# Data excerpts
--- START ---

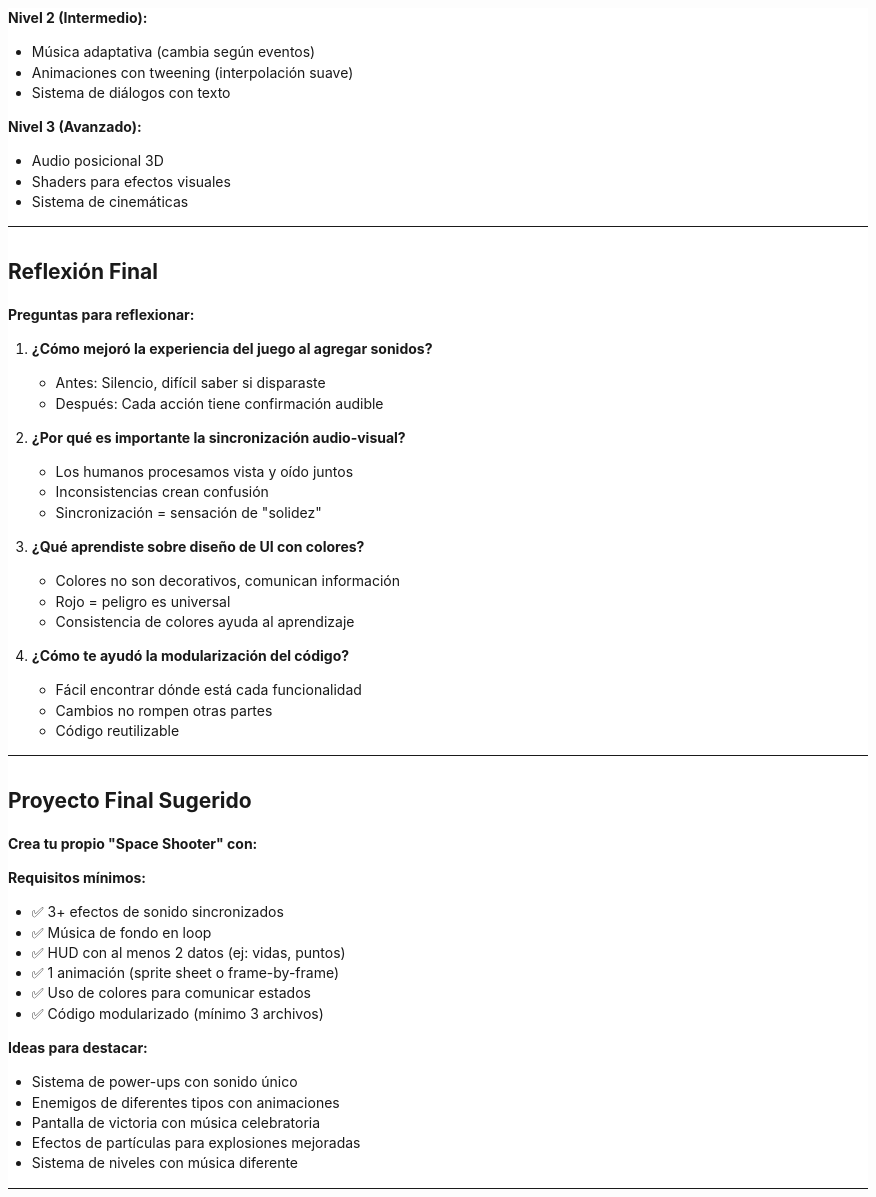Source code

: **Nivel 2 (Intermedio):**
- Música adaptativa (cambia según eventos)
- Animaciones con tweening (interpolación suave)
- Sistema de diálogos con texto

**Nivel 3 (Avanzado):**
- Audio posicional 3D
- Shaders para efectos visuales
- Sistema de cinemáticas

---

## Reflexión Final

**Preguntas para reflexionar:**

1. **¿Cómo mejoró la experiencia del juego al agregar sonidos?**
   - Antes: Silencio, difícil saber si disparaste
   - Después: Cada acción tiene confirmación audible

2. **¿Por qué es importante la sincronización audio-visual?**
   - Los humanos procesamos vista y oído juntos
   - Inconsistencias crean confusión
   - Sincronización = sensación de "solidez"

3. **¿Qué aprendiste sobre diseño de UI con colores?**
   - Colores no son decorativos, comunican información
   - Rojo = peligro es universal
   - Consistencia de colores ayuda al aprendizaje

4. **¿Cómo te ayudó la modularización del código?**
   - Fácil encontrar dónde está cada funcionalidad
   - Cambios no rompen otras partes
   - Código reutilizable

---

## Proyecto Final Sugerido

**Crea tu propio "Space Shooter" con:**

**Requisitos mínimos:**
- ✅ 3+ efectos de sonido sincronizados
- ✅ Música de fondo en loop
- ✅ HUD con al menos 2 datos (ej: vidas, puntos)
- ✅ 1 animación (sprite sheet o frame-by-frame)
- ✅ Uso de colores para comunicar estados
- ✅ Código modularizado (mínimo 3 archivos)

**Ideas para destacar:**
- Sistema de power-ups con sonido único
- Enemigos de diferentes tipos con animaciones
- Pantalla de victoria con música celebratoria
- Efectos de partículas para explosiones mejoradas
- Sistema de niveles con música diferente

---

--- END ---

# What you will do
Beginning with the line containing "- ✅ 1 animación", repeat each line of the listing above, exactly, through the last one, and stop there.

# Task answer
- ✅ 1 animación (sprite sheet o frame-by-frame)
- ✅ Uso de colores para comunicar estados
- ✅ Código modularizado (mínimo 3 archivos)

**Ideas para destacar:**
- Sistema de power-ups con sonido único
- Enemigos de diferentes tipos con animaciones
- Pantalla de victoria con música celebratoria
- Efectos de partículas para explosiones mejoradas
- Sistema de niveles con música diferente

---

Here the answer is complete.